■ Extrait choisi
"""

Les ravitaillements s’enchainent. A chaque fois, je regarde sur mon téléphone les chronos que sont en train de réaliser Perrine et Julien. Je suis heureux pour eux. En courant, ou plutôt marchant, je discute avec un canadien qui me parle économie, un jeune réunionnais que je conseille car c’est son premier ultra, un breton qui s’est énormément investi pour cette course, un toulousain qui est l’idole de ses enfants…. Une autre course que celle dont j’ai l’habitude de courir en temps normal. Je profite mais essaie néanmoins de ne pas trop « m’endormir » et garder un petit rythme pour passer sous la barre des 45h de course. Je ne veux pas entamer une troisième nuit de course. 





La nuit tombe dans le cirque de Mafate. Afin de tenir correctement la seconde nuit, je décide de dormir 15 min au ravitaillement de Grand Place. Le ravito est équipé de lit de camp sous une tente, ce qui me permettra de dormir au chaud (car oui il fait froid la nuit). Après cette sieste, je suis bien et repars à un bon rythme. Les kilomètres défilent, je double pas mal de coureurs qui commencent à subir la course. Certains sont posés sur des rochers, d’autres dorment sur le bord du chemin ou sont emballés dans leur couverture de survie dans un coin des ravtios.

"""

■ Consigne
Prolongez le récit de l'ultra-trail dans le cirque de Mafate à partir de sa dernière phrase. La liste ci-dessous n'a aucun lien avec ce récit.

■ Éléments d'une source de données
"""

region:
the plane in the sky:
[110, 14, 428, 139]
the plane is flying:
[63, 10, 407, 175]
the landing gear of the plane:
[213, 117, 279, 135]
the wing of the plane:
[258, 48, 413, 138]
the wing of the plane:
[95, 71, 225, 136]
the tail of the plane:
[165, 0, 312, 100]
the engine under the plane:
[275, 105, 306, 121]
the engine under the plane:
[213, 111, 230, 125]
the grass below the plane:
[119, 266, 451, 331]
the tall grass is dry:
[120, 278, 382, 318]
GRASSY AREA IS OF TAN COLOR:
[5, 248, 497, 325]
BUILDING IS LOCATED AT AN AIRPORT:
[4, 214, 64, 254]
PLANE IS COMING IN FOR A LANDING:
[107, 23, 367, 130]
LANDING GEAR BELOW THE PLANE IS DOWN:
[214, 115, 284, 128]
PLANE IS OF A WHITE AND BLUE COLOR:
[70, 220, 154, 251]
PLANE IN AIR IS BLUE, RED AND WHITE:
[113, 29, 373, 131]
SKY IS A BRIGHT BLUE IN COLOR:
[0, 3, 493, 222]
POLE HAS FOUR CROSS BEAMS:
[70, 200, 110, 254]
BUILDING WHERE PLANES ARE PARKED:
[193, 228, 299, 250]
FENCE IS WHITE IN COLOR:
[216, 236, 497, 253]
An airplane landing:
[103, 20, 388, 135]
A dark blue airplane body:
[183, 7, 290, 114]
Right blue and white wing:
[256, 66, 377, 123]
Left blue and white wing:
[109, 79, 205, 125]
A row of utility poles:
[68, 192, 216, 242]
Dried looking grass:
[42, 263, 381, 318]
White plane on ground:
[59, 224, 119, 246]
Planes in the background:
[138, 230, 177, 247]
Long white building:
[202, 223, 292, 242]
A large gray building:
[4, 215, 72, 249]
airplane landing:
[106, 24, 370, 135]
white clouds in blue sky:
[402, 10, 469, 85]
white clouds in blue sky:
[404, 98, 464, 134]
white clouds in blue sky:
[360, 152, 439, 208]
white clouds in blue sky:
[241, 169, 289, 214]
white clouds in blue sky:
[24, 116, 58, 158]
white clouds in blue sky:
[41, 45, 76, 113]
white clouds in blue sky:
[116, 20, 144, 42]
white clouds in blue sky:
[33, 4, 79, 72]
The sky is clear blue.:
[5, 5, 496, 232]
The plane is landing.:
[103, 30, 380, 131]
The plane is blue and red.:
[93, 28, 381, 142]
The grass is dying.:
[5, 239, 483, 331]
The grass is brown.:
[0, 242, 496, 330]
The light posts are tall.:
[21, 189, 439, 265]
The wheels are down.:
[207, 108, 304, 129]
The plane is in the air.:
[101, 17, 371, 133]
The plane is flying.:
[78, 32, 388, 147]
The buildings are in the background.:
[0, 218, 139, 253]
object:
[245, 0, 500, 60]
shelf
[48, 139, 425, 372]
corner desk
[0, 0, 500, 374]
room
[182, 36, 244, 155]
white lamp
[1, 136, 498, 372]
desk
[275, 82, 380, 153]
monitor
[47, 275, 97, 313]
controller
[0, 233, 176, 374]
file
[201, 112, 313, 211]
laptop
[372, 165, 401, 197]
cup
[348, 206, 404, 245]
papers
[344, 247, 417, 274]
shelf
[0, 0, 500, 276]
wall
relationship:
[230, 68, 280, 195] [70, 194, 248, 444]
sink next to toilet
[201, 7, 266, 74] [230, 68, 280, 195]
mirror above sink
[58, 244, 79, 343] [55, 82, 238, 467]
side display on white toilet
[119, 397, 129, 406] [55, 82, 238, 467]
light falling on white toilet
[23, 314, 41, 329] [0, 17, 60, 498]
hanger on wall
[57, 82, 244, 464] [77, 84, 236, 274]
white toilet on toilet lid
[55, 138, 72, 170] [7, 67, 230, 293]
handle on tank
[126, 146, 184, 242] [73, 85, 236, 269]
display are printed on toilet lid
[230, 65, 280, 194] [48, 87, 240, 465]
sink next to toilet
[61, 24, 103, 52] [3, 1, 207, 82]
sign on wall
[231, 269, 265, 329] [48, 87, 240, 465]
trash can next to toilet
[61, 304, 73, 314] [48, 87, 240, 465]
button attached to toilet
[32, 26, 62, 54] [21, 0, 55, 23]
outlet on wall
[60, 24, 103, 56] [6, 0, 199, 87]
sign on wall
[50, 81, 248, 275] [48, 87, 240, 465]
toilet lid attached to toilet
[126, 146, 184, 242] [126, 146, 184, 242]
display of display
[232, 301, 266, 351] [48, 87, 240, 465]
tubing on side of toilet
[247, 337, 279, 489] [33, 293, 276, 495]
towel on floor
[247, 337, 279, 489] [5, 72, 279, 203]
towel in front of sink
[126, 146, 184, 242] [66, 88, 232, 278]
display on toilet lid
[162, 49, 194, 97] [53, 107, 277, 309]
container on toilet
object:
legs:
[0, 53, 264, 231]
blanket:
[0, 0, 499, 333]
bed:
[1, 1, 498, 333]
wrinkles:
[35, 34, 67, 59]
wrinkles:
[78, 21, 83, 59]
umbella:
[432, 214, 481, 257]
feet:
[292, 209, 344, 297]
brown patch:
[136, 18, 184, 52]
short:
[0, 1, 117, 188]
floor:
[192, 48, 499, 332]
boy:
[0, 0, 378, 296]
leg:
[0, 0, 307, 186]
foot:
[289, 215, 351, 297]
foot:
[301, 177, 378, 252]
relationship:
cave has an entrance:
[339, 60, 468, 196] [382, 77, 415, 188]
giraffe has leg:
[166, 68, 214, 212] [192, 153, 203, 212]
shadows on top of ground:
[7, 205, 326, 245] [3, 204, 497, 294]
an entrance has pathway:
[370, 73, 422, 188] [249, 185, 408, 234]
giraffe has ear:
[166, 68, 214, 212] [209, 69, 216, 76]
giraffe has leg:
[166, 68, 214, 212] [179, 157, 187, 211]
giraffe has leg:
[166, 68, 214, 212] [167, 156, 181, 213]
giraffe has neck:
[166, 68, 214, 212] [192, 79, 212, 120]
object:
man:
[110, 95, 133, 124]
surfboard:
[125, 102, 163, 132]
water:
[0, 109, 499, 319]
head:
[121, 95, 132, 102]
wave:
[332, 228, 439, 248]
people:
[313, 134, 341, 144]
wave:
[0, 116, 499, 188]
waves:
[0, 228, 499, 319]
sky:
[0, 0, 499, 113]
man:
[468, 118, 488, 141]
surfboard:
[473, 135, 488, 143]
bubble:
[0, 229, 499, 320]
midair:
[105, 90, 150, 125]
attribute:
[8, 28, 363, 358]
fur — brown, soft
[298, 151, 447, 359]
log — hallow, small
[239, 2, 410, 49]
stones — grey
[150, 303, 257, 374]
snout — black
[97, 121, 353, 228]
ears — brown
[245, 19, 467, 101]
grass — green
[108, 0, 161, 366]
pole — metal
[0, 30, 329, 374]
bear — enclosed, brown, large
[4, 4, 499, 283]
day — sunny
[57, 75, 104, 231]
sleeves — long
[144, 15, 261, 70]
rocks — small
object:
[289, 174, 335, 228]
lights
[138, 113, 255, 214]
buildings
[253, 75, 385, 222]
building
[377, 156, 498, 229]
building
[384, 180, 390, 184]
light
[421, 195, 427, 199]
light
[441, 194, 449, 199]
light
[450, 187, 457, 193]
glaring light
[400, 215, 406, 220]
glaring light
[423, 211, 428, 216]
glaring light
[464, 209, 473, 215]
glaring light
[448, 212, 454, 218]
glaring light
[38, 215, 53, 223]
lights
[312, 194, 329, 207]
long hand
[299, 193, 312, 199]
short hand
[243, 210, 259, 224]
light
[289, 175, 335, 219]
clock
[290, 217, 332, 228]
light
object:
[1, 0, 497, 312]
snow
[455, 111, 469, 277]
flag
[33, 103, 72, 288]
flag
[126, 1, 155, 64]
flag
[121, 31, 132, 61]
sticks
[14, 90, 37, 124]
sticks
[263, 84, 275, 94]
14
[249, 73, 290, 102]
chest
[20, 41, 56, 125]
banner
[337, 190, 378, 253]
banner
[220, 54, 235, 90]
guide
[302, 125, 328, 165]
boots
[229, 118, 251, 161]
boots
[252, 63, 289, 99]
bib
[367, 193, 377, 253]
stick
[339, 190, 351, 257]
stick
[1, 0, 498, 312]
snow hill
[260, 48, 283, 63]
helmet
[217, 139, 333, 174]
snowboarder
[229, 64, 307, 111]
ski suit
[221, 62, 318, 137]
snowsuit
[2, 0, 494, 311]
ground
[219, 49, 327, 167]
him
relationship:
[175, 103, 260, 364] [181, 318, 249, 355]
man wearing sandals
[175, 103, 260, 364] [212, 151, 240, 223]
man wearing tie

"""

■ Réponse
Le jour se lève et j’arrive à la seconde base vie à Ilet Savanah. Je suis en mode gestion pour à la fois remonter un peu au classement et ne pas « m’endormir » mais aussi pour profiter et assurer de boucler cette troisième Diagonale des Fous. Je me pose pour manger encore une fois du riz et du poulet, change une fois de plus de chaussettes et de tee-shirt. 
Je repars après une trentaine de minute. Je ne sais pas si le repas est mal passé, mais je suis dans le dur malgré mon rythme, je vois des étoiles et commence à avoir la nausée. Je me recentre sur ma course. Comme une fusée, un coureur me double en me gratifie d’une tape amical. C’est Lambert Santelli qui survole le trail du Bourbon. On échange quelques mots. Je le sens très serein avec son avance. Cela me fait énormément plaisir.

Peu à peu la nausée repart mais je ne suis pas au top de ma forme. je sers les dents. J’échange avec Lisa par téléphone pour me redonner un peu de courage. Les kilomètres défilent. A chaque ravito je prends des nouvelles de mes amis en tête de course, et Alice, la femme de Sebastien (mon collègue Poulxois) m’encourage car Sebastien n’est pas loin derrière. Ça remonte le moral tout ca. 

Il commence à faire très chaud sur ces sentiers peu arborés. Tout à coup, j’entend un coureur qui hurle « Y’a quelqu’un ? » Je lui réponds « oui » et l’attends. Dans son regard je le sens égaré. Il me dit que l’on tourne en rond et qu’il est déjà passé là 3 fois. Cela me surprends, je lui dit de me suivre. Au bout de 5 min, nous ne repassons pas du tout au même endroit et tout va bien, pas d’erreur de balisage. Je comprends alors qu’il devait être en pleine hallucination après 35h de course. Quant à moi, je suis surpris, et presque déçu de ne pas en avoir eut !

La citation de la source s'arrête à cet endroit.